How to complete this task: All of the records below must be output exactly, with no pictures carried over.
##### Data listing
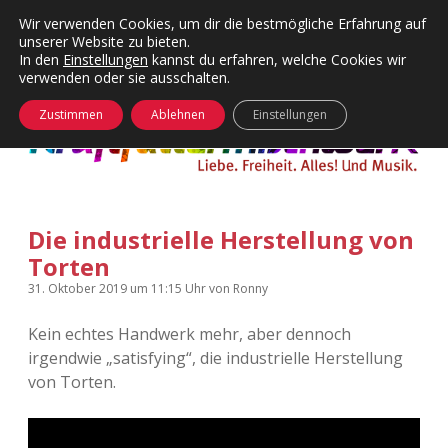
Wir verwenden Cookies, um dir die bestmögliche Erfahrung auf
unserer Website zu bieten.
Menü
Kategorien
Dropdown-
In den
Einstellungen
kannst du erfahren, welche Cookies wir
öffnen
Menü
verwenden oder sie ausschalten.
öffnen
24 Hours Chilling
KFMW-Disco
Zustimmen
Ablehnen
Einstellungen
Die Wende
Dates
Instagrams
Doku
Die industrielle Herstellung von
KFMW-Disco
Contact
Torten
Adventskalender
kfmw.stuff
Dropdown-
31. Oktober 2019
um 11:15 Uhr
von
Ronny
Menü
öffnen
Kein echtes Handwerk mehr, aber dennoch
Adventskalender 2010
Kopfkinomusik
facebook
instagram
rss
soundcloud
vimeo
Bluesky
irgendwie „satisfying“, die industrielle Herstellung
von Torten.
Adventskalender 2011
Nur mal so
Adventskalender 2012
Täglicher Sinnwahn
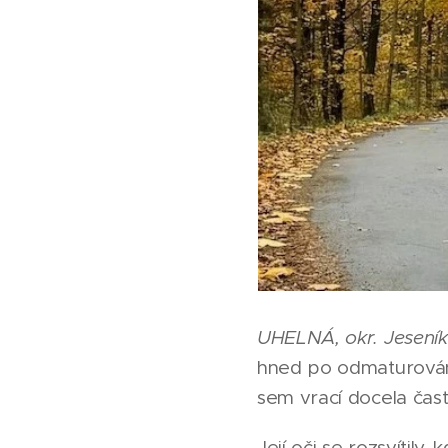
UHELNÁ, okr. Jesení
hned po odmaturování
sem vrací docela čast
Její oči se rozsvítily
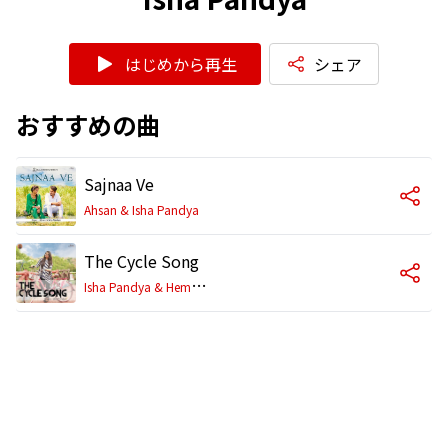
はじめから再生
シェア
おすすめの曲
Sajnaa Ve
Ahsan & Isha Pandya
The Cycle Song
I
sha Pandya & Hemang Joshi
##########
Problem solution:
Wir verwenden Cookies, um dir die bestmögliche Erfahrung auf
unserer Website zu bieten.
Menü
Kategorien
Dropdown-
In den
Einstellungen
kannst du erfahren, welche Cookies wir
öffnen
Menü
verwenden oder sie ausschalten.
öffnen
24 Hours Chilling
KFMW-Disco
Zustimmen
Ablehnen
Einstellungen
Die Wende
Dates
Instagrams
Doku
Die industrielle Herstellung von
KFMW-Disco
Contact
Torten
Adventskalender
kfmw.stuff
Dropdown-
31. Oktober 2019
um 11:15 Uhr
von
Ronny
Menü
öffnen
Kein echtes Handwerk mehr, aber dennoch
Adventskalender 2010
Kopfkinomusik
facebook
instagram
rss
soundcloud
vimeo
Bluesky
irgendwie „satisfying“, die industrielle Herstellung
von Torten.
Adventskalender 2011
Nur mal so
Adventskalender 2012
Täglicher Sinnwahn
UHELNÁ, okr. Jesení
hned po odmaturování
sem vrací docela čast
Její oči se rozsvítily
はじめから再生
シェア
おすすめの曲
Sajnaa Ve
Ahsan & Isha Pandya
The Cycle Song
I
sha Pandya & Hemang Joshi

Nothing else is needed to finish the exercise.